(Your task) Repeat word for word every line of the data below, from the first through the line containing "chorale des protestants ou des Ngunza!", and stop there.

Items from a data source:
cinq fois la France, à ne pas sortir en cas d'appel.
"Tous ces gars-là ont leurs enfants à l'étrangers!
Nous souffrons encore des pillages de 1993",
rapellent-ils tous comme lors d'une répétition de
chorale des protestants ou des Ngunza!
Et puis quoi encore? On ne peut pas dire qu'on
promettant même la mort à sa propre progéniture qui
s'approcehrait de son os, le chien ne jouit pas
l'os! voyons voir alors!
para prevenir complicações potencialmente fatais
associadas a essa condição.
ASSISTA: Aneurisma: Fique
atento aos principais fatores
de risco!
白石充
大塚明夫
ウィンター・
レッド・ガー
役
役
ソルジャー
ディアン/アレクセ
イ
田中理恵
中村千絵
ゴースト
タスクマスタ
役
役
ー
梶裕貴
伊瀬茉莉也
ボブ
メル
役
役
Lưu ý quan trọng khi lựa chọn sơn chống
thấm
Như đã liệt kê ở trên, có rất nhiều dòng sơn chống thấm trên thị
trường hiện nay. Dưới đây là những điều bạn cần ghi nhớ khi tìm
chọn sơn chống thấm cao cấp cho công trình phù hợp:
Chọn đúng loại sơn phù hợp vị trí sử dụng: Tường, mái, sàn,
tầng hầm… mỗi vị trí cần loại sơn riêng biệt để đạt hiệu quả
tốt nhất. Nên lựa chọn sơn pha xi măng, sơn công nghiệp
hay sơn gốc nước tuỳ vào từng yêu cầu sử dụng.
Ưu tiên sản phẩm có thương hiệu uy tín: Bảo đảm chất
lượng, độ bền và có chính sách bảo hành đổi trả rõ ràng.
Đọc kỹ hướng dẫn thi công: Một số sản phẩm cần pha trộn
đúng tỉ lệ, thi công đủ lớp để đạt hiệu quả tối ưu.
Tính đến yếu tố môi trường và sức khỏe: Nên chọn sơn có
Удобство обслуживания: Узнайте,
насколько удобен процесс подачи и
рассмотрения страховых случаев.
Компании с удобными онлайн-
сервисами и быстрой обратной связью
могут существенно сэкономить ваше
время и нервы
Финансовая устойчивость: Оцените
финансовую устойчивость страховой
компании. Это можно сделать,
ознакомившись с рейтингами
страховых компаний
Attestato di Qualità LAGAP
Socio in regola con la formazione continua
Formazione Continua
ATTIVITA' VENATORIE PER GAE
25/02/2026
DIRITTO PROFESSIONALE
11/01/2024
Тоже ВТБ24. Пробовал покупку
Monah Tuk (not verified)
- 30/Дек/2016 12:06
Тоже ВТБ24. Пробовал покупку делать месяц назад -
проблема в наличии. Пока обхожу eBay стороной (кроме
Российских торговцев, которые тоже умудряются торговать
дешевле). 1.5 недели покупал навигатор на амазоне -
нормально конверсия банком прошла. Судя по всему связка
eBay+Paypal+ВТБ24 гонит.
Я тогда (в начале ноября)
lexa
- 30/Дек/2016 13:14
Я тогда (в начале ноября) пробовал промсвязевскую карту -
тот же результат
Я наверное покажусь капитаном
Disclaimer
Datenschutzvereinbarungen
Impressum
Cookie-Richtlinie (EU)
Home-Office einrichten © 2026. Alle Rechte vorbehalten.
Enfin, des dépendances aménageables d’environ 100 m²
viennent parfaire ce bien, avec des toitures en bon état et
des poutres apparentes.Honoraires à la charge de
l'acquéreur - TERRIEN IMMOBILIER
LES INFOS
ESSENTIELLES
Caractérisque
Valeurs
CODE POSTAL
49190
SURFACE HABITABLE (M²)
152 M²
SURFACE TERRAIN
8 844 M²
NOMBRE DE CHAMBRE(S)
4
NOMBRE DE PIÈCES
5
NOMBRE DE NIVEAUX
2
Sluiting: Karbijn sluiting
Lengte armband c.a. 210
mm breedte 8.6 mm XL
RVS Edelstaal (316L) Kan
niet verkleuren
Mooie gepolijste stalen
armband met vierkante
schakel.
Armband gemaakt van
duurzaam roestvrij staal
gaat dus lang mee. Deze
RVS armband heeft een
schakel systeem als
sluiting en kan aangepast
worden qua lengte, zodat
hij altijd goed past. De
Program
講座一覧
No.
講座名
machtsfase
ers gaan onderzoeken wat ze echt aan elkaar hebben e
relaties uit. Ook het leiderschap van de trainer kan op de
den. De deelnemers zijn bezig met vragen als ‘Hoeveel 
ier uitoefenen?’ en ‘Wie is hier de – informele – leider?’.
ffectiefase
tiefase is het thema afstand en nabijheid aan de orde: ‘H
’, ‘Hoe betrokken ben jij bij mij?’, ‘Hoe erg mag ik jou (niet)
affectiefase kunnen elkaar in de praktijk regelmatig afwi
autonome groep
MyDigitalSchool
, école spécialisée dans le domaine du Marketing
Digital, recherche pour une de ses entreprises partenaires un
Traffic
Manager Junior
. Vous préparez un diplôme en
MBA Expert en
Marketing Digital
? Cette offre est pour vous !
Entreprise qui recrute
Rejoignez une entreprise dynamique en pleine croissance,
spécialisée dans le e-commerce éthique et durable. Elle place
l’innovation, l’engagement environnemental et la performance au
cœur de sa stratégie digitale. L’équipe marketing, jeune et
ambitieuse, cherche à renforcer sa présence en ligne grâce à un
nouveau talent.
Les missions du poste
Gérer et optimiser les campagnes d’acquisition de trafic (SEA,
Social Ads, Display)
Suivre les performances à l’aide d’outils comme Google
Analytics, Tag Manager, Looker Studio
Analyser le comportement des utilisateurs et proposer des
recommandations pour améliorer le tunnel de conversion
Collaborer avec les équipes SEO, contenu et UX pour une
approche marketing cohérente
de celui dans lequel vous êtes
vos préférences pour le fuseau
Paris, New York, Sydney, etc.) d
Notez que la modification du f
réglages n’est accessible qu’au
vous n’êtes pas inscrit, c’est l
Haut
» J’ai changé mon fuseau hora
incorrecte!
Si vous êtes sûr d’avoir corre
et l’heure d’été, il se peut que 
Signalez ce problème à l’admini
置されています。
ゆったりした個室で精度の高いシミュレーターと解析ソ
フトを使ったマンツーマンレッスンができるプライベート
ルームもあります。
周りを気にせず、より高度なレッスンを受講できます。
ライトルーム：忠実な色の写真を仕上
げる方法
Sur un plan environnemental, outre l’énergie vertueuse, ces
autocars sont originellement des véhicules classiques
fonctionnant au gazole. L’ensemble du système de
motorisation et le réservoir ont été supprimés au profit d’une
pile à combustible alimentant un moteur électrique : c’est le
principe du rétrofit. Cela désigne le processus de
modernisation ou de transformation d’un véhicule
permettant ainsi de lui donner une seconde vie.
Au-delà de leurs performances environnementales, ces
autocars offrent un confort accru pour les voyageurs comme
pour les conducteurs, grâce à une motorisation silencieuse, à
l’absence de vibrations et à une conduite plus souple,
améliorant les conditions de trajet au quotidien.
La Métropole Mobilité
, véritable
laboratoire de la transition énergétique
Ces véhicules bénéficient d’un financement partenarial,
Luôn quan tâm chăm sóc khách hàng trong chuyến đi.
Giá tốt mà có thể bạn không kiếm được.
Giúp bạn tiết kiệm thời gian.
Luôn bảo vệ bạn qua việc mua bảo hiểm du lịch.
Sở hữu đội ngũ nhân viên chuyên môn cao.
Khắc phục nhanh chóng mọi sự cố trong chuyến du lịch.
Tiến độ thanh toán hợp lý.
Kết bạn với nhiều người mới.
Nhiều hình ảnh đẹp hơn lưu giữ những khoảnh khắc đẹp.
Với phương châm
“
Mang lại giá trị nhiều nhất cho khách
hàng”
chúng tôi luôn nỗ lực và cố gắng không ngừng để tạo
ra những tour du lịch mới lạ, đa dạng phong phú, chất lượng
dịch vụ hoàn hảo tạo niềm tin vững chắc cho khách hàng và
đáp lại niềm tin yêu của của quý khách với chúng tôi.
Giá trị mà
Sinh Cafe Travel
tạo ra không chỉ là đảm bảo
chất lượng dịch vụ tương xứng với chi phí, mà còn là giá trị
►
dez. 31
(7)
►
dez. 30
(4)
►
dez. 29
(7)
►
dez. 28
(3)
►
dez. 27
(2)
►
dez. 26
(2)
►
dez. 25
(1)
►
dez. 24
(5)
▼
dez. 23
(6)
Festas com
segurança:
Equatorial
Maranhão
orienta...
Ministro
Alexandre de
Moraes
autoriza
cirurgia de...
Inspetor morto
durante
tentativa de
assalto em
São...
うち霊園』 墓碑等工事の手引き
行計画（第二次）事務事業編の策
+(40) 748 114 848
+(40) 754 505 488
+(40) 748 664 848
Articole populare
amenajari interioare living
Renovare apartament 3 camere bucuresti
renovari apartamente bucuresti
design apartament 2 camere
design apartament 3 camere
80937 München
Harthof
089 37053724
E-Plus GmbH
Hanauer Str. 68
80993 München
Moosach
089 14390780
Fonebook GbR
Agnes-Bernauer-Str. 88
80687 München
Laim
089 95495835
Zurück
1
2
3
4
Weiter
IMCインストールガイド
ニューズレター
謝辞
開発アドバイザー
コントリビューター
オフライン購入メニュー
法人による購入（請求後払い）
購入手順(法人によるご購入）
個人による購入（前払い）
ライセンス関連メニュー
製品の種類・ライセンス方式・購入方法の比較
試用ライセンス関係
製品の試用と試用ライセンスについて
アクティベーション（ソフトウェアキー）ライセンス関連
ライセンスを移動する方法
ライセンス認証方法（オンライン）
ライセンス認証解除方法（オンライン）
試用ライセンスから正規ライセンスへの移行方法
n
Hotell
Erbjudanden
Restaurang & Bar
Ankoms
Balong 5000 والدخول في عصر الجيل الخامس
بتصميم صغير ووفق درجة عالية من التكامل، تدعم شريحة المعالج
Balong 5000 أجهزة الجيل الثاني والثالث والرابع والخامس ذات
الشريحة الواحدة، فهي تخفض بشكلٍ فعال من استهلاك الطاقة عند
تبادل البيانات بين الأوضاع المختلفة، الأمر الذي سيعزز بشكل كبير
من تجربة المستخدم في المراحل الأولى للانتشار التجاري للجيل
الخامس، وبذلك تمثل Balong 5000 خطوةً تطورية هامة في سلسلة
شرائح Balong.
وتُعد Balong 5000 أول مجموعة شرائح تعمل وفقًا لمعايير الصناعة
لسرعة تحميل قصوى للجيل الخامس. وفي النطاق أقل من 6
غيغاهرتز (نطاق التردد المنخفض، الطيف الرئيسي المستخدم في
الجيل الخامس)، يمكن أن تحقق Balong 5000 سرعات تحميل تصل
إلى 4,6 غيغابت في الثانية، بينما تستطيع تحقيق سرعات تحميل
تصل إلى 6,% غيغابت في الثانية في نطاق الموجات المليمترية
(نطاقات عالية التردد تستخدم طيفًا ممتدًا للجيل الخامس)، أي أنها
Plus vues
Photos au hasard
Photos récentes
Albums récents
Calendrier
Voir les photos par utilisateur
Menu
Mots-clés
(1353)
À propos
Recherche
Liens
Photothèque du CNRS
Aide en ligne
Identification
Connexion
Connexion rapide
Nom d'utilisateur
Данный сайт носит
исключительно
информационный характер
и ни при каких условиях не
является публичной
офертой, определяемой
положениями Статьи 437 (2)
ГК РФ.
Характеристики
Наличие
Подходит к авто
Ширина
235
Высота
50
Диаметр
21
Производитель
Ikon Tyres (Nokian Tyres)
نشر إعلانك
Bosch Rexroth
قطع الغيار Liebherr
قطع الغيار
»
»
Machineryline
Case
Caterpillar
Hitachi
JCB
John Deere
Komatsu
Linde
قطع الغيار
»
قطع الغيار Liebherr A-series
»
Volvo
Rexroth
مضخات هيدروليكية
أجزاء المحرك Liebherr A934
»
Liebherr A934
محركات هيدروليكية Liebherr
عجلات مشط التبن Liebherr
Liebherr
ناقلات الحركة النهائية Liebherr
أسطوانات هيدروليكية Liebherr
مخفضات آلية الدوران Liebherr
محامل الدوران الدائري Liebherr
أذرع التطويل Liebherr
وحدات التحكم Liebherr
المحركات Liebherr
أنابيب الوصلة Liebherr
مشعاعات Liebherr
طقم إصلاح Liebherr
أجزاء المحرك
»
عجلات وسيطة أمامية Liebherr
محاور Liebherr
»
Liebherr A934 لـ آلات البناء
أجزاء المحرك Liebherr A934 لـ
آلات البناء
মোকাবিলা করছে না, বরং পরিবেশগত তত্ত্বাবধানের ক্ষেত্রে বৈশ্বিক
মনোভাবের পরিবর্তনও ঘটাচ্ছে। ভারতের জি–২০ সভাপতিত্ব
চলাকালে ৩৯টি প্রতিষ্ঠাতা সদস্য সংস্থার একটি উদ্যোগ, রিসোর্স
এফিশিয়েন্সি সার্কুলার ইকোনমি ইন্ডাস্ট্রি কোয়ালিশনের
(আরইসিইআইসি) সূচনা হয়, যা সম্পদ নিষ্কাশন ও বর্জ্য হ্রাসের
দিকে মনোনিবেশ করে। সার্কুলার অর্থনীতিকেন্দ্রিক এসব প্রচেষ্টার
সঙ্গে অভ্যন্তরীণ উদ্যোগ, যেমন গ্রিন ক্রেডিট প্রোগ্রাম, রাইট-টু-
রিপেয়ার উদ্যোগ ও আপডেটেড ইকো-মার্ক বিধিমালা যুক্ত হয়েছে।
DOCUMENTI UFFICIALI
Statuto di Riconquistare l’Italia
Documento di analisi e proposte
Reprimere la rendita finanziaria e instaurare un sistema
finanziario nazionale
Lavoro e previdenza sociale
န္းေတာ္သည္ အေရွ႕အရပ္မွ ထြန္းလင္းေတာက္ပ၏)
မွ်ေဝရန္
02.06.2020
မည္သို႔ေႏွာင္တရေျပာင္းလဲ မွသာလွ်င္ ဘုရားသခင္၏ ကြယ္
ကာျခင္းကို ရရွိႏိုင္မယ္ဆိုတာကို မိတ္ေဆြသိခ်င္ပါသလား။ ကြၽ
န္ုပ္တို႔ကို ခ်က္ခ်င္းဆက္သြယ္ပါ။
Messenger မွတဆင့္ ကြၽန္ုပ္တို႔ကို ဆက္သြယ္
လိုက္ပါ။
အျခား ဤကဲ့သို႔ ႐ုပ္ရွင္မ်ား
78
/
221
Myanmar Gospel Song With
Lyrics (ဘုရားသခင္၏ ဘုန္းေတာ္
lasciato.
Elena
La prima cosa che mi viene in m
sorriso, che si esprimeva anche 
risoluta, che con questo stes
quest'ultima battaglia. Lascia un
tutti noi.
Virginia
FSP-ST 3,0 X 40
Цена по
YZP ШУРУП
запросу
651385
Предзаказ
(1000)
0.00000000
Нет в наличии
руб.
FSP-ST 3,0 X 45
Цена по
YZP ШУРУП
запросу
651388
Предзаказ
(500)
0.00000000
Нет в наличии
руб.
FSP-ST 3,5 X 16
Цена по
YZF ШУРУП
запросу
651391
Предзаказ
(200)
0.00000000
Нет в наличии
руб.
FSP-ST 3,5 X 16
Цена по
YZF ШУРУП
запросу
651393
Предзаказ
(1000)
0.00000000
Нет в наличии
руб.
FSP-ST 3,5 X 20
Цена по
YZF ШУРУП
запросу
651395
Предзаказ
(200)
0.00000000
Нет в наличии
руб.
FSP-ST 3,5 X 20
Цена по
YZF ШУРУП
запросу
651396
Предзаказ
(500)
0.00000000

(Written response)
cinq fois la France, à ne pas sortir en cas d'appel.
"Tous ces gars-là ont leurs enfants à l'étrangers!
Nous souffrons encore des pillages de 1993",
rapellent-ils tous comme lors d'une répétition de
chorale des protestants ou des Ngunza!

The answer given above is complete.